The Jewish Chronicle

Let all rabbis join a trade union

It is time ministers had protection against mistreatment by employers.

December 4, 2008 11:38

By

Zvi Solomons

3 min read

Imagine this: you have a job which provides you with a tied house. You are offered a good job elsewhere and, having accepted the offer, you give notice to your current employers. Then, your new employer’s governing body overrules the appointment. Your current employers inform you through their solicitors that you must leave the house within 24 hours, as they are changing the locks.

It is a Friday, you were relying on working your notice, and you have little in the way of savings. As of receiving the solicitors’ letter, you have no job.

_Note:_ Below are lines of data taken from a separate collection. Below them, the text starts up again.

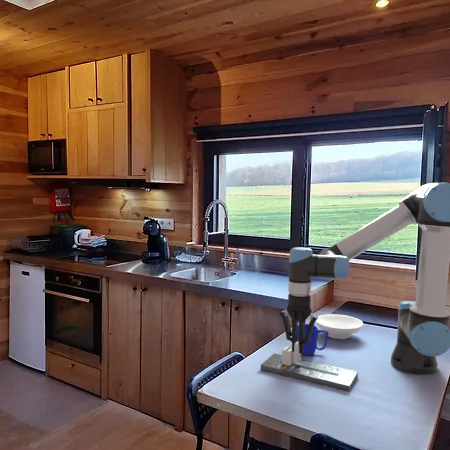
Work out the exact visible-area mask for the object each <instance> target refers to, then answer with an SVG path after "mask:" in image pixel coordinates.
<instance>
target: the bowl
mask: <svg viewBox="0 0 450 450" xmlns="http://www.w3.org/2000/svg"><path fill="white" fill-rule="evenodd" d="M317 316H318V319H317V320H316V322H315V324H316V326H317V328H318V329H319V330H325V331H328V337H329V338H331V339H335V340H336V339H337V340H347V339H349V338H351V337H352V335H353V334H357V333H358V332H360V331H361V329H362V328H363V325H364V323H363V321H362V320H360V319H359V318H356V317H353V316H351V315H350V316H349V315H344V314H333V313H331V314H322V315H317Z"/></svg>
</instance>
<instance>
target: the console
mask: <svg viewBox="0 0 450 450" xmlns="http://www.w3.org/2000/svg"><path fill="white" fill-rule="evenodd" d="M260 371H262V372H266V373H270V374H274V375H277V376H282V377H285V378H289V379H295V380H296V381H297V380H299V381H303V382H305V383H311V384H315V385H319V386H324V387H326V386H327V387H326V388H330V387H331V388H330V389H334V388H335V390H338V389H339V390H338V391H342V390H343V391H342V392H348V393H350V391H351V389H352V388H353V386H354V385H355V383H356V381H357V380H358V378H359V371H357V370H352V369H348V368H343V367H339V366H335V365H329V364H325V363H320V362H316V361H312V360H307V359H304V358H303V359H302V358H301V361H300V362H299V363H293V364H292V365H291V366H288V365H284V364H282V354H280V353H273V354H271V355H270V356H269V357H268V358H267V359H266V360H264V361H263V362H262V363H261V364H260Z"/></svg>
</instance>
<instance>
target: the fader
mask: <svg viewBox="0 0 450 450" xmlns="http://www.w3.org/2000/svg"><path fill="white" fill-rule="evenodd" d="M281 355H282V364H284V365H288V366H291V365H292V364H293V363H294V352H292V346H289V345H287V346H285V347H284V348H283V349H282V351H281Z"/></svg>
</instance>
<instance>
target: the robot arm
mask: <svg viewBox="0 0 450 450" xmlns="http://www.w3.org/2000/svg"><path fill="white" fill-rule="evenodd" d="M410 225H418V226H419V228H420V229H421V240H420V251H419V252H420V253H419V260H418V272H417V281H416V282H417V283H416V292H415V301H414V300H405V301H401V302H399V304H398V309H397V311H398V312H397V314H398V315H397V316H398V317H397V334H396V335H397V336H396V338H397V339H396V344H395V346H394V349H393V351H392V354H391V356H390V365H391V366H393V367H394V368H395V369H397V370H398V371H402V372H405V373H409V374H414V375H426V376H427V375H432V374H435V373H437V371H438V366H439V365H438V360H437V358H436V357H438V356H441V355H443V354H444V353H446V352H448V351H449V350H450V328H449V326H450V312H449V311H448V310H447V308H446V301H447V291H448V281H449V271H450V182H444V181H443V182H429V183H426V184H423V185H421V186H419V188H417V189H415V190H414V191H412V192H411V193H410V194H409V195H407V196H406V197H404V198H403V199H401V200H399V201H398V204H397V206H395V207H393V208H392V209H390V210H389V211H387V212H385V213H384V214H382V215H380V216H378V217H377V218H376V219H374V220H373V221H371V222H369V223H368V224H365V225H364V226H363V227H361V228H359V229H357V230H356V231H355V232H352V233H351V234H349V235H348V236H346V237H345V238H343V239H341V240H340V241H338V242H336V243H335V244H333V245H331V246H329V247H327V248H323V249H322V250H321V251H320V252H319V254H314V253H313V249H311V248H310V247H303V246H302V247H301V246H299V247H292V248H290V251H289V259H288V261H289V262H288V289H287V290H288V294H287V307H286V309H283V310H282V311H280V313H279V314H280V317H281V318H282V323H283V327H284V331H285V332H284V333H285V338H286V340H287V341H289V342H291V347H292V352H294V363H299V362H300V361H301V359H302V353H303V352H304V344H307V343H308V342H309V341H310V338H311V334H312V331H313V327H314V326H315V324H316V320H317V319H318V316H319V315H315V313H313V311H312V309H311V306H312V305H311V303H312V300H311V299H312V298H311V297H312V296H311V295H312V294H311V293H312V278H324V279H325V278H327V279H336V280H340V279H348V278H349V276H350V260H353V259H354V258H356V257H358V256H359V255H361V254H363V253H365V252H366V251H368V250H369V249H371V248H373V247H374V246H376V245H377V244H380V243H381V242H383V241H384V240H386V239H388V238H389V237H391V236H393V235H395V234H396V233H398V232H399V231H402V230H403V229H404V228H406V227H408V226H410ZM289 317H290V318H291V322H290V318H289ZM307 319H309V322H308V324H309V326H308V329H307V333H306V336H305V324H306V321H307ZM298 325H299V342H298V341H297V340H298V339H297V335H298Z"/></svg>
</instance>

This is just one situation which has confronted a colleague of mine — a rabbi. The rabbinate is not a good profession for Jewish boys (or Reform/Liberal girls), because it is not viewed as a good profession by the employers. And a large part of the problem is that rabbis do not have professional bodies which represent us to the laity in anything like an appropriate manner.

It will come as no surprise to my colleagues to see me endorsing one of the recommendations of last week’s independent report on the working conditions of religious ministers, namely that rabbis should be allowed to join a trade union. I am a long-term member of Unite, the union that represents a growing number of rabbis in Orthodox as well as non-Orthodox communities.